A scoop of vanilla yogurt, a nice bunch of berries, and a handful of this homemade granola. Delicious. I almost didn’t post this recipe because it’s just so easy. Ah, but the devil’s in the details and it’s sometimes the easiest recipes that flummox future preparers because the tweaks and substitutions are what get you every time. So, here you go, my version of homemade granola. Have at it, and mazel tov!
Homemade Granola – Our Very Favorite Recipe
Ingredients
- 4 cups of rolled oats not the quick cooking kind
- 1 1/4 cups sliced almonds
- 1 1/4 cups walnuts or pecans pieces or roughly chopped
- 1 cup shredded sweetened coconut
- 1/4 cup light brown sugar
- 1 tsp cinnamon
- 1/4 cup maple syrup only the real stuff
- 1/4 cup canola oil
- 1 tsp Kosher salt
- no-stick spray
- 5 oz dried cherries (optional)
- 1/2 cup bittersweet chocolate chips (optional)
Instructions
- Preheat the oven to 250 degrees F. Line a large baking sheet (or two smaller ones) with foil and spray very lightly with no-stick spray.

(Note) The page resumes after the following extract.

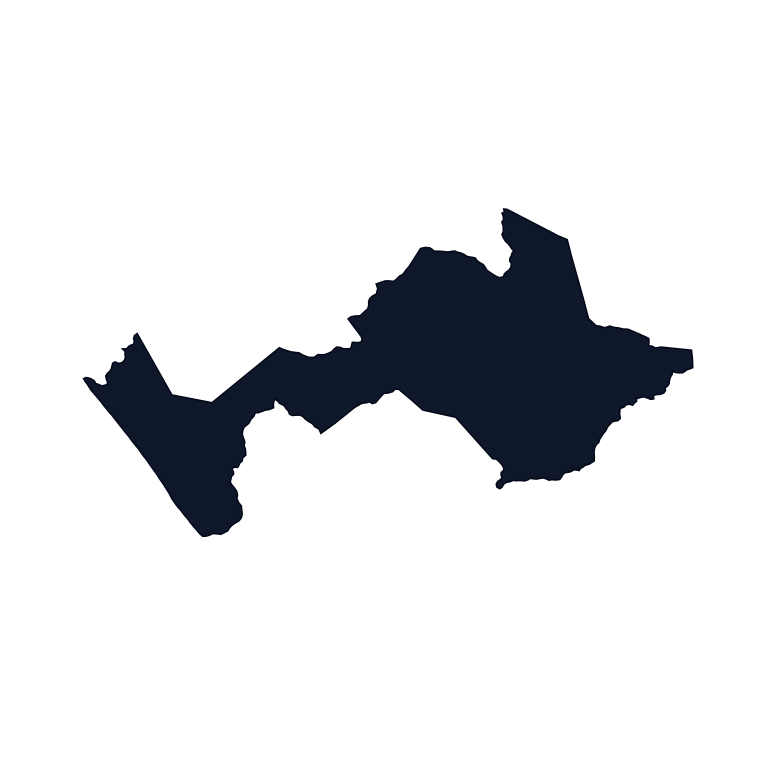 Entre Rios, Bahia, Brazil, rotated 111°
{"feature_id": "56859067B60526671351349", "entity_name": "Entre Rios", "entity_type": "district", "adm_level": 2, "iso_a3": "BRA", "parent_name": "Brazil", "parent_adm1": "Bahia", "projection": "robinson", "projection_center": [-38.013, -12.095], "detail": "fine", "context": "isolated", "style": "filled", "palette": "ink", "viewbox_px": 768, "rotation_deg": 111, "n_neighbors": 0, "source": "geoboundaries", "source_scale": "gbopen_adm2", "svg_char_len": 5247}
<svg xmlns="http://www.w3.org/2000/svg" viewBox="0 0 768 768"><g transform="rotate(111 384 384)"><path d="M177.7,335.0L180.4,333.3L182.3,335.1L184.4,333.0L187.5,331.3L190.7,332.0L193.9,329.3L197.1,328.0L199.4,327.2L202.0,327.5L204.8,324.9L207.2,321.8L208.6,318.3L210.3,315.6L212.0,313.3L212.9,310.7L215.8,311.4L218.2,311.1L221.6,311.5L224.2,310.7L225.6,308.4L229.5,307.4L233.1,308.2L235.6,310.0L238.2,311.1L241.0,310.9L243.4,314.4L243.2,318.3L242.4,322.7L241.7,325.3L240.9,328.6L239.0,331.0L236.9,334.1L236.2,338.9L235.3,341.5L233.6,344.0L234.2,347.3L235.1,351.7L234.3,356.1L234.2,359.9L234.7,362.8L234.4,365.4L235.7,368.0L237.7,371.3L238.9,375.5L239.9,379.2L241.1,382.2L241.9,385.1L240.9,387.6L240.5,390.3L241.7,394.4L244.3,398.4L265.7,402.8L269.8,404.4L272.7,405.0L275.5,406.1L277.6,408.2L281.0,409.6L284.6,411.6L285.5,414.5L286.1,417.0L287.7,420.4L293.4,427.2L297.2,424.0L299.7,423.9L302.3,423.2L306.2,426.4L309.4,428.0L312.5,427.9L316.0,426.5L319.7,426.1L322.2,427.5L325.1,429.0L328.8,430.7L331.0,435.7L333.2,439.0L336.1,440.9L347.8,422.4L350.0,420.5L353.0,420.4L354.7,423.2L355.6,426.1L356.4,428.5L359.2,428.2L362.8,427.8L364.4,431.2L365.6,434.4L365.5,438.3L366.4,441.3L368.9,443.0L372.0,444.1L374.2,445.9L376.3,448.2L378.2,450.5L379.1,453.1L380.3,456.3L384.1,458.7L385.3,461.7L386.1,464.4L386.1,467.2L386.0,470.8L385.3,474.3L386.4,478.6L387.2,481.8L387.7,487.3L387.8,491.6L387.6,494.7L463.1,537.9L470.2,578.1L425.3,632.5L428.3,634.4L431.3,634.0L433.8,632.4L436.5,632.0L439.4,635.2L443.4,637.1L445.0,640.7L446.3,637.4L449.1,636.5L451.9,635.0L454.8,634.8L458.1,636.3L459.9,639.3L459.7,642.9L461.5,644.6L464.3,644.5L467.6,644.0L470.2,644.6L473.0,646.0L476.2,646.7L479.3,644.7L481.9,642.3L484.3,642.9L486.8,646.6L486.7,650.4L486.8,653.5L484.9,655.5L484.2,658.6L484.2,661.6L484.7,664.6L486.7,666.4L488.8,663.8L490.3,661.3L492.1,658.9L494.7,655.3L497.2,650.7L499.5,646.4L501.3,643.2L502.7,640.8L504.1,638.7L505.5,636.3L507.1,633.4L508.9,630.4L510.4,627.3L511.8,625.0L513.5,622.2L515.5,618.8L517.3,615.9L519.0,612.8L521.4,609.0L523.1,605.9L524.6,603.3L526.3,600.7L528.0,598.0L529.5,595.5L530.8,593.2L532.2,590.6L534.2,587.6L537.2,583.2L539.4,579.3L541.5,576.2L544.2,572.3L547.0,568.0L549.5,564.2L552.0,560.8L554.2,557.7L556.1,554.8L558.6,551.5L561.1,548.1L563.2,545.3L565.2,543.1L567.0,541.1L569.2,537.9L571.2,534.9L572.8,532.3L573.9,530.1L575.1,527.9L576.8,525.3L578.4,522.7L579.5,520.4L581.3,517.3L582.8,515.3L584.1,512.8L585.5,510.5L586.9,507.7L588.5,504.8L589.7,502.5L591.2,498.7L589.6,495.2L587.3,492.3L585.0,490.3L584.2,487.7L583.5,485.2L582.7,482.3L580.3,480.1L577.1,477.3L573.9,476.7L571.0,475.6L568.7,474.2L566.7,472.7L563.7,470.3L559.8,469.2L556.1,469.8L552.3,471.8L548.9,473.5L546.8,477.2L543.8,480.3L539.9,481.0L536.8,483.2L534.3,486.9L532.4,490.3L530.7,492.4L527.8,492.8L524.9,493.2L522.0,492.1L519.6,493.2L517.9,495.5L515.6,494.4L514.3,490.8L512.1,490.3L509.4,490.2L506.7,488.8L503.6,489.4L500.0,487.5L497.0,488.8L494.4,490.1L491.6,492.5L487.9,493.2L484.6,496.0L481.8,498.3L477.8,499.2L474.4,499.1L472.0,497.6L468.9,496.0L464.4,495.5L460.7,493.9L456.9,493.8L456.0,491.2L453.7,488.5L451.0,485.5L448.9,481.9L445.7,478.5L442.9,479.9L440.1,480.5L437.4,480.8L437.8,477.4L439.5,474.9L439.7,472.3L440.2,469.1L442.2,466.5L443.5,463.6L446.0,461.4L446.3,458.4L444.6,454.9L443.2,451.5L443.4,448.2L444.9,445.0L446.0,441.1L446.8,436.5L448.7,433.2L449.3,428.6L452.8,425.2L438.2,415.7L417.1,403.4L415.1,402.0L413.0,400.1L411.0,398.7L409.3,396.6L407.8,393.6L405.8,391.2L406.5,387.9L404.4,385.1L397.3,382.6L392.9,380.8L391.2,377.3L388.2,373.3L384.7,371.7L383.7,368.2L389.0,352.9L394.4,338.4L389.4,305.2L391.3,301.6L414.8,255.9L413.9,252.1L415.3,248.6L417.5,244.4L419.7,242.0L421.9,241.4L424.4,242.9L426.9,242.2L429.2,240.2L432.0,241.4L434.5,243.1L437.5,243.3L439.9,241.5L440.3,238.2L437.8,236.8L434.9,236.4L431.9,234.5L430.3,231.7L427.6,228.7L426.9,225.6L425.5,222.9L424.1,217.9L421.7,215.1L419.8,213.8L419.0,210.7L418.2,207.7L416.5,204.9L414.5,201.3L414.5,198.2L414.7,195.4L413.2,193.1L412.3,189.7L410.2,185.7L407.0,184.8L404.1,184.5L401.6,182.7L400.1,179.9L398.6,177.9L396.4,176.3L395.3,173.7L394.9,170.7L392.6,170.4L390.6,168.7L387.7,166.9L385.3,163.7L383.1,162.0L380.6,160.1L376.6,161.5L373.9,162.8L371.5,163.7L369.3,164.2L366.5,164.4L363.9,163.8L361.8,162.6L358.2,162.8L353.8,161.9L351.2,161.3L348.5,160.3L346.1,160.1L343.0,159.6L340.0,158.3L337.8,157.6L336.0,155.3L334.3,152.3L331.3,151.0L327.9,153.1L325.3,154.0L322.2,154.7L319.4,151.5L316.9,150.6L315.0,148.0L314.7,144.2L312.2,143.5L309.6,142.0L307.3,143.0L305.1,140.3L302.9,136.9L302.7,132.3L302.8,129.5L301.2,126.8L298.3,128.3L296.5,126.4L294.7,122.4L292.1,119.5L289.0,118.8L286.7,120.3L284.6,118.6L281.7,117.9L278.3,118.8L274.6,119.0L271.8,118.4L268.8,119.3L268.9,116.6L267.9,112.5L266.5,109.2L264.2,107.5L262.0,106.2L260.4,104.0L258.1,101.6L249.6,105.2L245.2,107.5L242.2,109.0L250.3,138.9L252.2,141.8L253.1,144.2L252.6,147.4L253.6,150.6L249.9,151.6L246.6,153.1L246.2,156.9L246.1,160.4L245.8,163.7L245.7,168.0L245.5,172.5L245.4,175.9L247.0,180.5L247.5,185.0L248.7,189.4L249.0,194.1L250.7,195.9L252.5,198.6L252.6,203.0L253.5,207.0L249.6,216.5L233.5,228.0L197.0,255.2L183.5,264.7L183.3,274.4L182.6,280.3L176.8,331.7L177.7,335.0Z" fill="#0f172a" stroke="#020617" stroke-width="1.5"/></g></svg>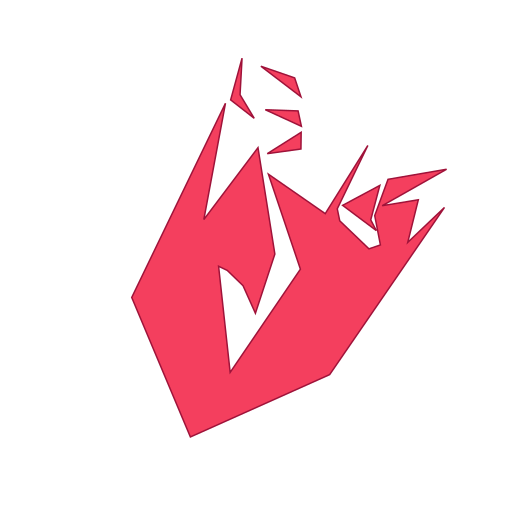 map outline of Hordaland (Robinson projection), rotated 127°
{"feature_id": "NOR-913", "entity_name": "Hordaland", "entity_type": "County", "adm_level": 1, "iso_a3": "NOR", "parent_name": "Norway", "parent_adm1": "", "projection": "robinson", "projection_center": [5.687, 60.257], "detail": "coarse", "context": "isolated", "style": "filled", "palette": "rose", "viewbox_px": 512, "rotation_deg": 127, "n_neighbors": 0, "source": "natural_earth", "source_scale": "10m", "svg_char_len": 774}
<svg xmlns="http://www.w3.org/2000/svg" viewBox="0 0 512 512"><g transform="rotate(127 256 256)"><path d="M152.4,372.3L258.3,319.6L168.3,319.6L243.1,242.1L302.1,222.0L287.5,248.5L284.8,270.3L286.7,279.7L364.5,206.6L239.8,212.6L183.2,295.3L180.5,226.2L100.4,233.2L169.4,219.5L177.5,210.3L182.3,170.1L172.3,163.3L152.3,185.5L115.3,196.7L72.0,156.0L139.9,185.5L113.4,160.2L153.8,143.0L103.8,134.7L306.4,125.8L440.0,199.5L363.9,330.3L152.4,372.3ZM163.3,175.2L163.4,217.3L125.1,199.6L158.1,186.1L163.3,175.2ZM106.4,386.2L136.8,365.8L147.1,340.3L146.6,370.2L106.4,386.2ZM125.1,297.8L133.6,336.6L114.8,309.7L125.1,297.8ZM143.5,284.5L167.5,308.6L130.0,294.4L143.5,284.5ZM101.8,315.9L101.5,366.3L90.5,332.3L101.8,315.9Z" fill="#f43f5e" stroke="#9f1239" stroke-width="1.5"/></g></svg>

- In a large bowl, combine all of the ingredients except the dried cranberries. Toss well to distribute the ingredients evenly. Pour onto the baking sheet(s) and spread in an even layer.
- Bake for 1 hour 15 minutes, stirring every fifteen to thirty minutes (I often forget this step, remembering only halfway through. Though not ideal, I haven’t noticed a huge difference).
- Meanwhile wash the large bowl (or at least wipe it out) and when the granola is done baking, put back into the cleaned bowl to cool. Once cooled, add the dried cherries and chocolate if using, and toss to combine.